» **WHAT THE TASK REQUIRES**: Search the listing below for the line containing "remote control: present". From there through the line containing "speaker: none [693,733,932,1021]", transcribe every line exactly, both ends included.

» **DATA RECORDS**:
------------------------------------------------------------

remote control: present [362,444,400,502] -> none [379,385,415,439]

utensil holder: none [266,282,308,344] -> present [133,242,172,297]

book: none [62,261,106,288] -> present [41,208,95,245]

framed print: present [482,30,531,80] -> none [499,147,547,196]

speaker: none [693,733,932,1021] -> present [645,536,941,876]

------------------------------------------------------------

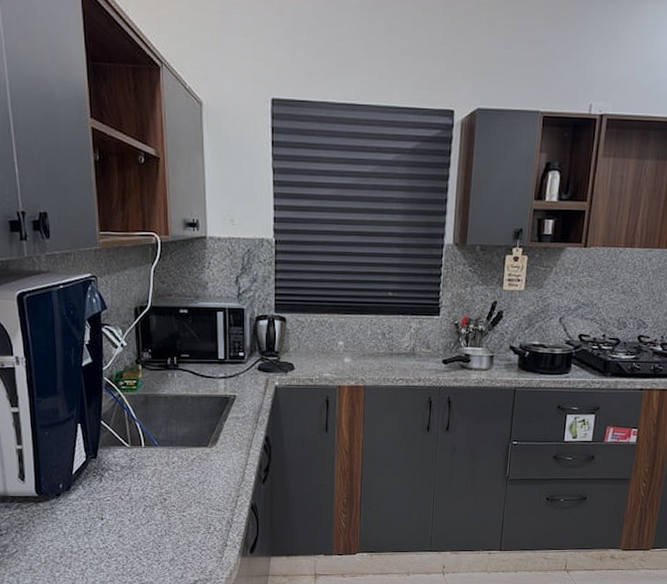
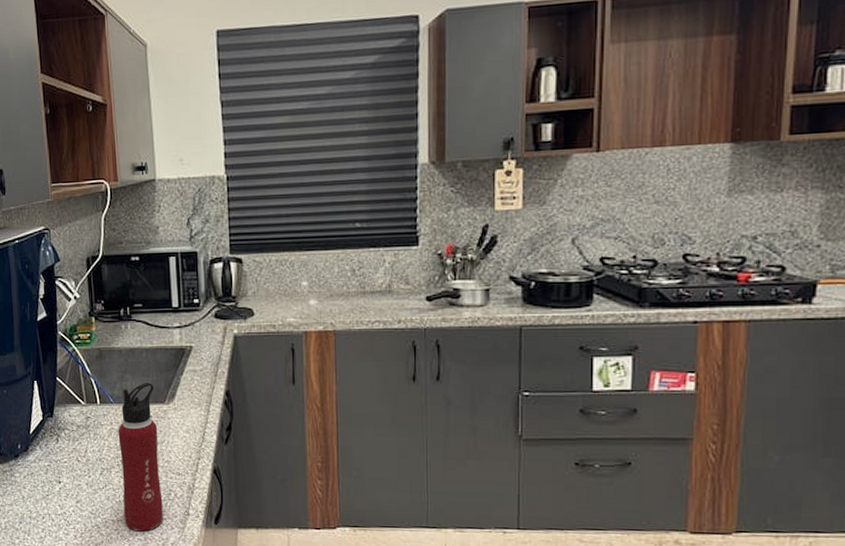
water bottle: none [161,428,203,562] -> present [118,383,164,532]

------------------------------------------------------------

» **RESULT BELOW**:
remote control: present [362,444,400,502] -> none [379,385,415,439]

utensil holder: none [266,282,308,344] -> present [133,242,172,297]

book: none [62,261,106,288] -> present [41,208,95,245]

framed print: present [482,30,531,80] -> none [499,147,547,196]

speaker: none [693,733,932,1021] -> present [645,536,941,876]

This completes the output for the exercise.